» ENTRIES SUPPLIED:
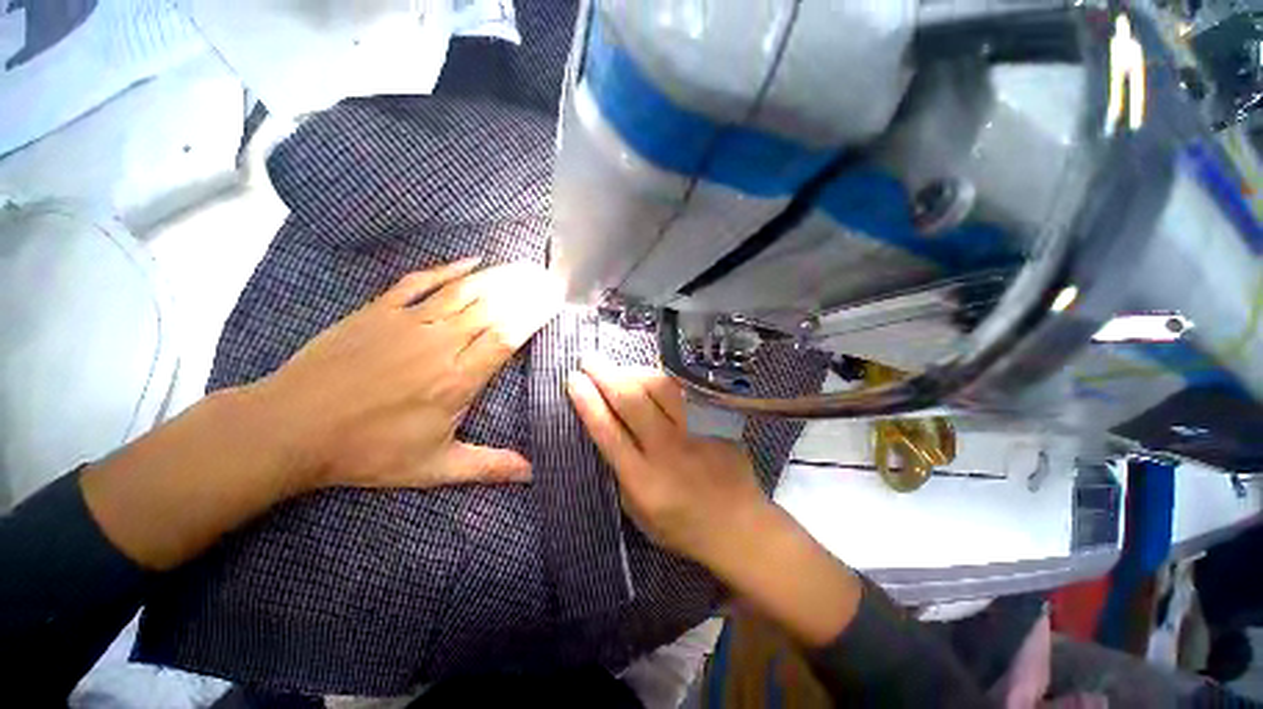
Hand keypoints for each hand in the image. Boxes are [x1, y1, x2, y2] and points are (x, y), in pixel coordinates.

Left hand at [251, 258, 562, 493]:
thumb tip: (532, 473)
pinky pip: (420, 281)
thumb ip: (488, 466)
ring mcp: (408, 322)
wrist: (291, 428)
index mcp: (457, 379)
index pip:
==
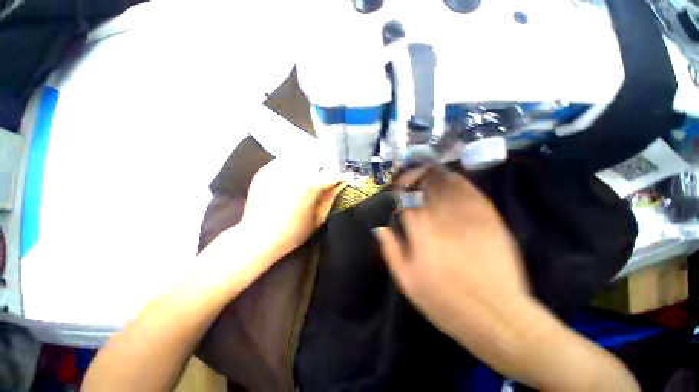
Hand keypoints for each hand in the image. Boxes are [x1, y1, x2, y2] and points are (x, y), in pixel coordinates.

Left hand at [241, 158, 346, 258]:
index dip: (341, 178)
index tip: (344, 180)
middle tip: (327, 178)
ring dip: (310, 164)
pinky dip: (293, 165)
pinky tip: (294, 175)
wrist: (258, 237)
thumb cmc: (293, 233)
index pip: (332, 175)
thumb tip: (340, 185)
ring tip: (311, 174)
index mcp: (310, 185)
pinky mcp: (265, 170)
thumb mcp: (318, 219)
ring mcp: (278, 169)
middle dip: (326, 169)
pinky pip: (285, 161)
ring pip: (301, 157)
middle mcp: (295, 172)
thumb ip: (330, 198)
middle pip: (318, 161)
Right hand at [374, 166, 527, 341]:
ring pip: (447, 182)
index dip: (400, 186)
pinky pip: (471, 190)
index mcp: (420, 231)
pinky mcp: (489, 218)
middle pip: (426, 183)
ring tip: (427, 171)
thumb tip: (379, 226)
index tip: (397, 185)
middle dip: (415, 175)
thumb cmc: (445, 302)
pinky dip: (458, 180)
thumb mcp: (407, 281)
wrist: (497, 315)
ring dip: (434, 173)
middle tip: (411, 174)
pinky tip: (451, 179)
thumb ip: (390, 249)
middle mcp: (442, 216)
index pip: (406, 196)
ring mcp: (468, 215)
--
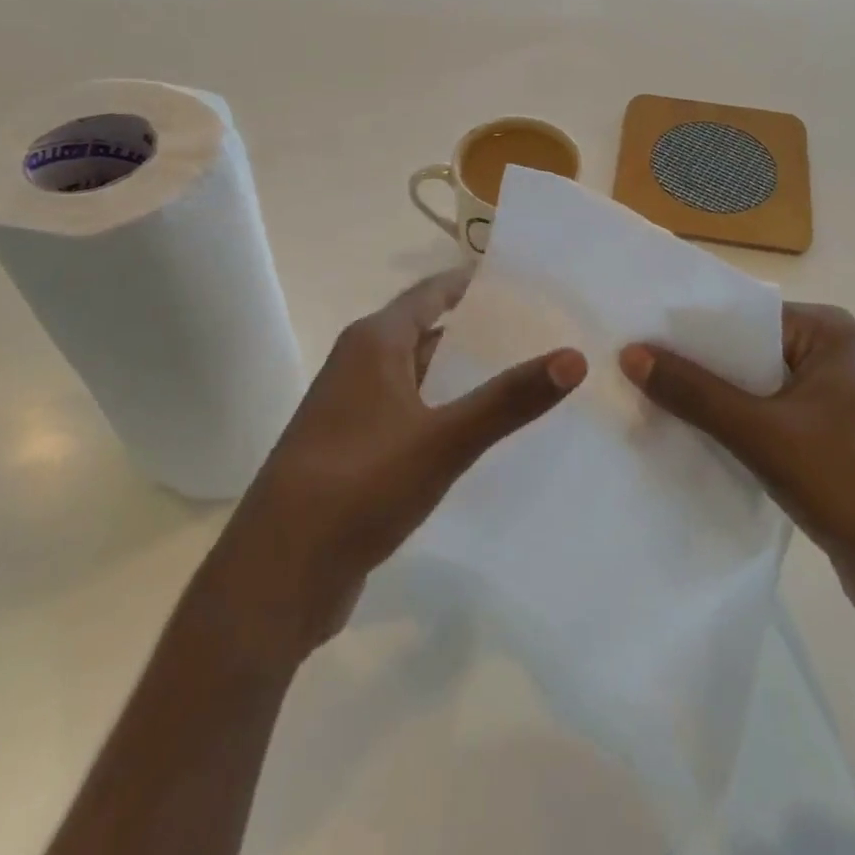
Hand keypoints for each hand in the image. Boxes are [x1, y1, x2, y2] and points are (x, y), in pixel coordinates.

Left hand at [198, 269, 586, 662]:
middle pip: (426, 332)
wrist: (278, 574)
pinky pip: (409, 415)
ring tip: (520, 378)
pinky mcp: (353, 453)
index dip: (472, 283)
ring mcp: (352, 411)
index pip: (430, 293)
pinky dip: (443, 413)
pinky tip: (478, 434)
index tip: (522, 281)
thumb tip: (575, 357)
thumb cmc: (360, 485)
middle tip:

» THE PROBLEM:
Of the lines above, extract only those from the line with "middle pip: (426, 332)" to the line with "thumb cmc: (360, 485)", both included, exactly as written.

» EXPECTED OUTPUT:
middle pip: (426, 332)
wrist: (278, 574)
pinky pip: (409, 415)
ring tip: (520, 378)
pinky mcp: (353, 453)
index dip: (472, 283)
ring mcp: (352, 411)
index pip: (430, 293)
pinky dip: (443, 413)
pinky tip: (478, 434)
index tip: (522, 281)
thumb tip: (575, 357)
thumb cmc: (360, 485)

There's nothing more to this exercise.